Stored data:
::::

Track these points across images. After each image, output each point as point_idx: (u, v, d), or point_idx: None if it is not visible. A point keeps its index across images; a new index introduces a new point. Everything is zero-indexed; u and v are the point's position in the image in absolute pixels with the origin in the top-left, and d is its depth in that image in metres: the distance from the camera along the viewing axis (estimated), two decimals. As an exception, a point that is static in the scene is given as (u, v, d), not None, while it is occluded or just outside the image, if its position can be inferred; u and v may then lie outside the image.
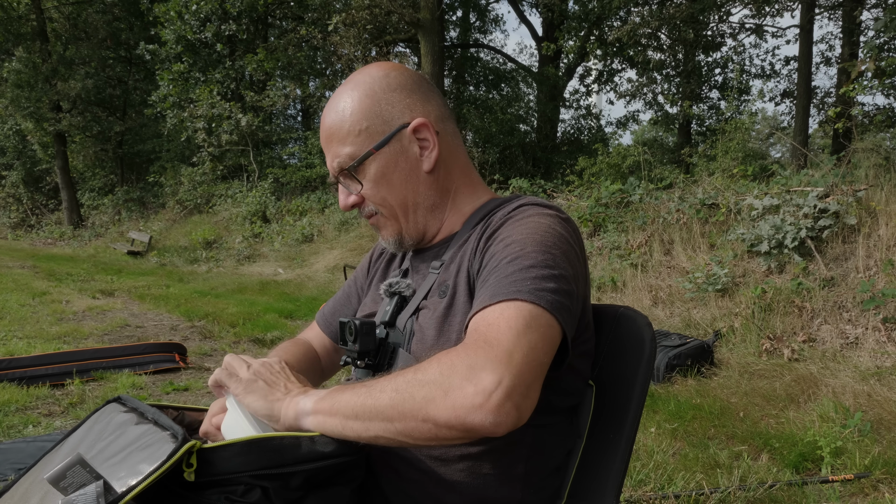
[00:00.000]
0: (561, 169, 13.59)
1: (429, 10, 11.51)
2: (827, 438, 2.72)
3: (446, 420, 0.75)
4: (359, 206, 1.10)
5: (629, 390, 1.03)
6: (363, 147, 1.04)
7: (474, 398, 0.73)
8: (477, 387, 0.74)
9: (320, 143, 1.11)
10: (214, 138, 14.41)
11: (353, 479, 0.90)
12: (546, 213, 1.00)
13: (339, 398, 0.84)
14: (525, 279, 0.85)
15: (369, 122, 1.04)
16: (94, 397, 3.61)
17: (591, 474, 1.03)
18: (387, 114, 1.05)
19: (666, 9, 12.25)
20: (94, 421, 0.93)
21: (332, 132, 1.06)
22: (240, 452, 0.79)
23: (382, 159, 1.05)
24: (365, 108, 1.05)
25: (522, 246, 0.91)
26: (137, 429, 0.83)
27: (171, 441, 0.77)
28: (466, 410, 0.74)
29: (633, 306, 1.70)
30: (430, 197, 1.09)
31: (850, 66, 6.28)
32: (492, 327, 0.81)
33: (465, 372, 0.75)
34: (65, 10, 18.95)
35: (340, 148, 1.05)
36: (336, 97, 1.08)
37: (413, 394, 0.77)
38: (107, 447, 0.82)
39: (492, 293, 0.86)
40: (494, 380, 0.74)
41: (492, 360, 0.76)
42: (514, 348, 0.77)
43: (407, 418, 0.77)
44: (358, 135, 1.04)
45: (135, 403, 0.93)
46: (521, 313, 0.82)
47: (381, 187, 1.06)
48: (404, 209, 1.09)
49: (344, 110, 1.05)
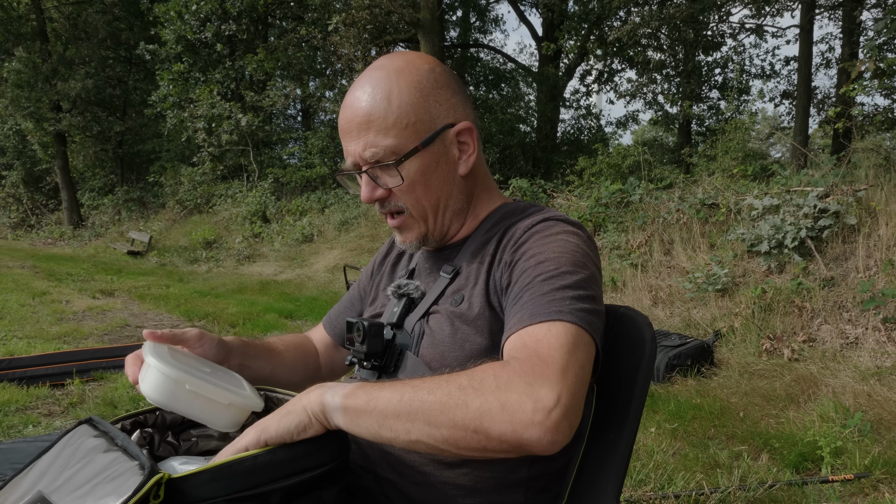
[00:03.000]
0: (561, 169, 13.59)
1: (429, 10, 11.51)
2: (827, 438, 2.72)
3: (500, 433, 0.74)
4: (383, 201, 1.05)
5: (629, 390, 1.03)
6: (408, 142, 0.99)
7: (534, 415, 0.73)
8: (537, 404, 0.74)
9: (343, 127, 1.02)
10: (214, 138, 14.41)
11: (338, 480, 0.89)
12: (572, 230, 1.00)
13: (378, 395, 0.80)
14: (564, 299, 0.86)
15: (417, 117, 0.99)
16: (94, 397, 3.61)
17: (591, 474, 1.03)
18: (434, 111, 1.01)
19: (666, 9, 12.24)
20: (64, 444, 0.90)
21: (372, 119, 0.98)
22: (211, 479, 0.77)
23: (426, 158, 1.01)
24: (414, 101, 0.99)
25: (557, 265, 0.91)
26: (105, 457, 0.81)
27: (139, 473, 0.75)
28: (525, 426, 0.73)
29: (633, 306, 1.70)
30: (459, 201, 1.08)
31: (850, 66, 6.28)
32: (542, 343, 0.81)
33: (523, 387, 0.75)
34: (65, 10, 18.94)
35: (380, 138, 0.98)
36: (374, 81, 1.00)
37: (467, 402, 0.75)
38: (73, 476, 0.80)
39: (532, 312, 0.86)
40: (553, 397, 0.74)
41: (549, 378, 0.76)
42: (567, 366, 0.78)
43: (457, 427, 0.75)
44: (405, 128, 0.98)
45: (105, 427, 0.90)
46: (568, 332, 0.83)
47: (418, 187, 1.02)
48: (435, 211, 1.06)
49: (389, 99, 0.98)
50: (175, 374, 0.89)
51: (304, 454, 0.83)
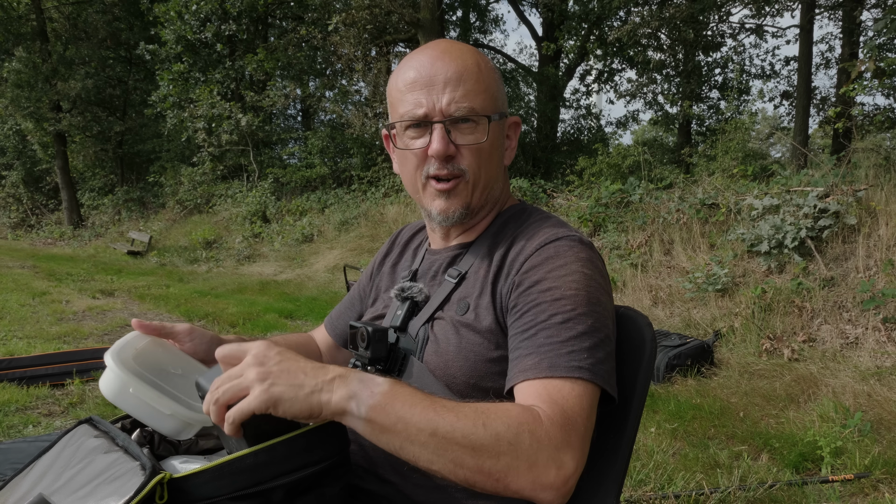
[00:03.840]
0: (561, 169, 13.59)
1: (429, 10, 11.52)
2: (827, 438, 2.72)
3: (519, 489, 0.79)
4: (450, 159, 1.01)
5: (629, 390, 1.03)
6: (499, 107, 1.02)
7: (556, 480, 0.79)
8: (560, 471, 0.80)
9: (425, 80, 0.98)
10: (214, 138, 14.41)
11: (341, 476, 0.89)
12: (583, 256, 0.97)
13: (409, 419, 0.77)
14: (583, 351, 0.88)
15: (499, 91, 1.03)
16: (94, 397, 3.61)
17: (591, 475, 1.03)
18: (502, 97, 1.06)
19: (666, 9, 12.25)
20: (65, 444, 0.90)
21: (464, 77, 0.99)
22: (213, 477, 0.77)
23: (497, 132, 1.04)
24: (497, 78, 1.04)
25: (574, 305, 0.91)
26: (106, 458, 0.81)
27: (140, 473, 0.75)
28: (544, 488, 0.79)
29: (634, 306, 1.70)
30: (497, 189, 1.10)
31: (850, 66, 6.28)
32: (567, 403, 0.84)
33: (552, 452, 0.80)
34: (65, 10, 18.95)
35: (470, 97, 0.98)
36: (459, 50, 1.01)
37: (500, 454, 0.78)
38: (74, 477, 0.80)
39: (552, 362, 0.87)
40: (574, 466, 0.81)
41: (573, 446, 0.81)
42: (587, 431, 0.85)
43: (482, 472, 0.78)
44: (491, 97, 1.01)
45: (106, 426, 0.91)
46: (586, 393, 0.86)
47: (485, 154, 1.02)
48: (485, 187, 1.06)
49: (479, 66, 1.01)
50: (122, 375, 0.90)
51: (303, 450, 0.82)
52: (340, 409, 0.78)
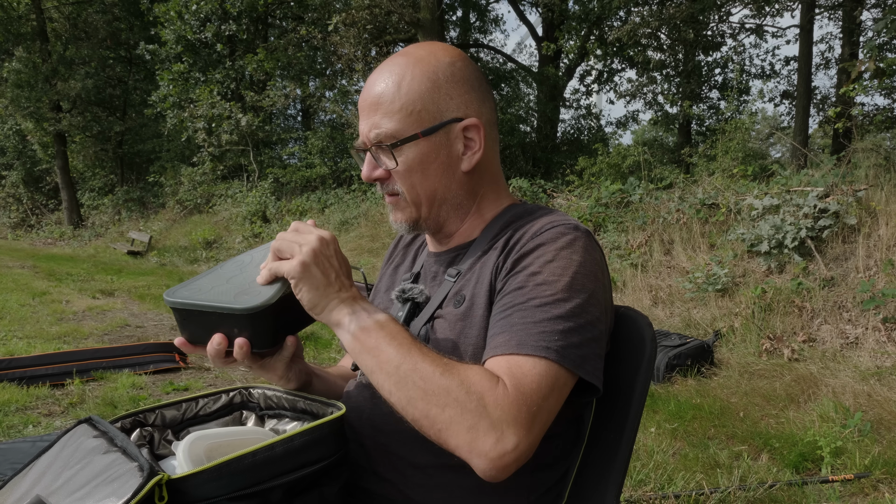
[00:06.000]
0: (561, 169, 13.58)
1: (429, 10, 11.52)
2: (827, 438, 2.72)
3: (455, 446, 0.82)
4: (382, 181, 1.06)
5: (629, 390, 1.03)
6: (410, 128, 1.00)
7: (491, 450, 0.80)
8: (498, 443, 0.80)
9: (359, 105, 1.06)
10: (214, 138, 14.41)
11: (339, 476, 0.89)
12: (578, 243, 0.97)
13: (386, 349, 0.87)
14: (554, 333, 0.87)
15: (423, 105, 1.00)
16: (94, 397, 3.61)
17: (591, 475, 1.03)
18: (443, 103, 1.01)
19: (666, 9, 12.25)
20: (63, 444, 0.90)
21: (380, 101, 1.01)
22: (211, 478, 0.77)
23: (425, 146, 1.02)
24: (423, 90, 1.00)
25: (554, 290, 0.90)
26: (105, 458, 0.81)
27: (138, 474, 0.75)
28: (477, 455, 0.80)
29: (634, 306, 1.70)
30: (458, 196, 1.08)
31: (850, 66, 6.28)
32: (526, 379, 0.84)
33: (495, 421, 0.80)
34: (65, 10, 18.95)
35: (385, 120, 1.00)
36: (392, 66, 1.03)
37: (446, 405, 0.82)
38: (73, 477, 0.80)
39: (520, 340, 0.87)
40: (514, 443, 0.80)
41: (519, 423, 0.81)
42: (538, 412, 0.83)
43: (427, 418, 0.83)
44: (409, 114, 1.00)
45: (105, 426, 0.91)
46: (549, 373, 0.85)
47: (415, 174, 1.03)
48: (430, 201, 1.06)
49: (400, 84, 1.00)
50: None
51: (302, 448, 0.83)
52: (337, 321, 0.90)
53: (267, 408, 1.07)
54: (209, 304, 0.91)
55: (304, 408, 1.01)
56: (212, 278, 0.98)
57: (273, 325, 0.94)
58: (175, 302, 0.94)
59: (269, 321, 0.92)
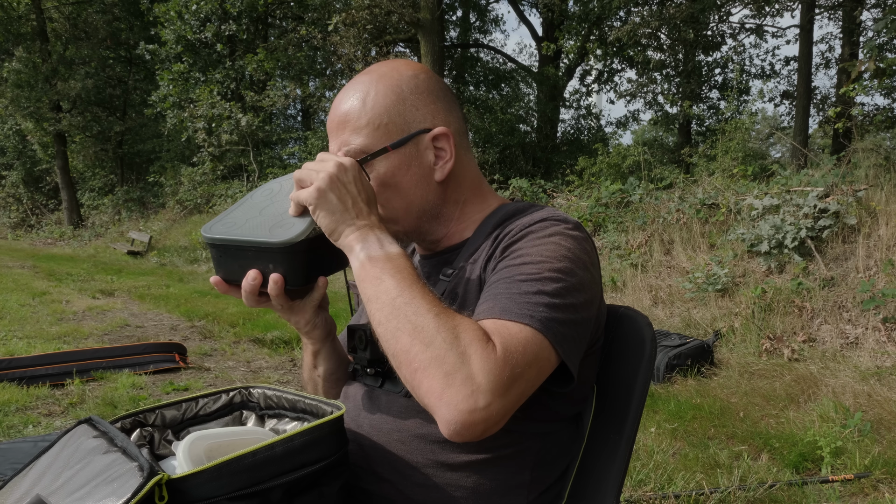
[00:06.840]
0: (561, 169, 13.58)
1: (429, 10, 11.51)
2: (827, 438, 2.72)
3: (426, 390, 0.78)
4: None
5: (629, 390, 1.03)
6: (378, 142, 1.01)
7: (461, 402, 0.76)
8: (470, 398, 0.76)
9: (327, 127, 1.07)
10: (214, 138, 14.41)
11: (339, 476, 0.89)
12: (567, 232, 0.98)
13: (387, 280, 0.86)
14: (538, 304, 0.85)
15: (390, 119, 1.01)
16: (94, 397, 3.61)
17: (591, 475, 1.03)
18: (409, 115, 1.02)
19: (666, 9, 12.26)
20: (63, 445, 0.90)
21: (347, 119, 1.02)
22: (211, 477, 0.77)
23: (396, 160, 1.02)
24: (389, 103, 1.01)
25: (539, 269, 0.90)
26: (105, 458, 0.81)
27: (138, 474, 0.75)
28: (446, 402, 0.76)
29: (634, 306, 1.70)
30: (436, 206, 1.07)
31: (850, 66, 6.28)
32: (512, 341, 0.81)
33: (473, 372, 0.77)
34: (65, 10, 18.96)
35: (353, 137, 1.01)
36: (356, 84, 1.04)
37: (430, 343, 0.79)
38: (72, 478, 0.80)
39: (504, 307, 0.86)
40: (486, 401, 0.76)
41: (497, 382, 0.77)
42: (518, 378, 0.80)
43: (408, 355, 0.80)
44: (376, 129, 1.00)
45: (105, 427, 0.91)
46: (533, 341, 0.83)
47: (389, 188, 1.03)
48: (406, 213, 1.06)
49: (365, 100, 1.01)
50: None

::::

Please copy out from the data above, without any picture, exactly the lines running from the one that holds "38: (107, 447, 0.82)" through the one that holds "51: (304, 454, 0.83)", and nothing beyond them.

38: (107, 447, 0.82)
39: (492, 293, 0.86)
40: (494, 380, 0.74)
41: (492, 360, 0.76)
42: (514, 348, 0.77)
43: (407, 418, 0.77)
44: (358, 135, 1.04)
45: (135, 403, 0.93)
46: (521, 313, 0.82)
47: (381, 187, 1.06)
48: (404, 209, 1.09)
49: (344, 110, 1.05)
[00:03.000]
0: (561, 169, 13.59)
1: (429, 10, 11.51)
2: (827, 438, 2.72)
3: (500, 433, 0.74)
4: (383, 201, 1.05)
5: (629, 390, 1.03)
6: (408, 142, 0.99)
7: (534, 415, 0.73)
8: (537, 404, 0.74)
9: (343, 127, 1.02)
10: (214, 138, 14.41)
11: (338, 480, 0.89)
12: (572, 230, 1.00)
13: (378, 395, 0.80)
14: (564, 299, 0.86)
15: (417, 117, 0.99)
16: (94, 397, 3.61)
17: (591, 474, 1.03)
18: (434, 111, 1.01)
19: (666, 9, 12.24)
20: (64, 444, 0.90)
21: (372, 119, 0.98)
22: (211, 479, 0.77)
23: (426, 158, 1.01)
24: (414, 101, 0.99)
25: (557, 265, 0.91)
26: (105, 457, 0.81)
27: (139, 473, 0.75)
28: (525, 426, 0.73)
29: (633, 306, 1.70)
30: (459, 201, 1.08)
31: (850, 66, 6.28)
32: (542, 343, 0.81)
33: (523, 387, 0.75)
34: (65, 10, 18.94)
35: (380, 138, 0.98)
36: (374, 81, 1.00)
37: (467, 402, 0.75)
38: (73, 476, 0.80)
39: (532, 312, 0.86)
40: (553, 397, 0.74)
41: (549, 378, 0.76)
42: (567, 366, 0.78)
43: (457, 427, 0.75)
44: (405, 128, 0.98)
45: (105, 427, 0.90)
46: (568, 332, 0.83)
47: (418, 187, 1.02)
48: (435, 211, 1.06)
49: (389, 99, 0.98)
50: (175, 374, 0.89)
51: (304, 454, 0.83)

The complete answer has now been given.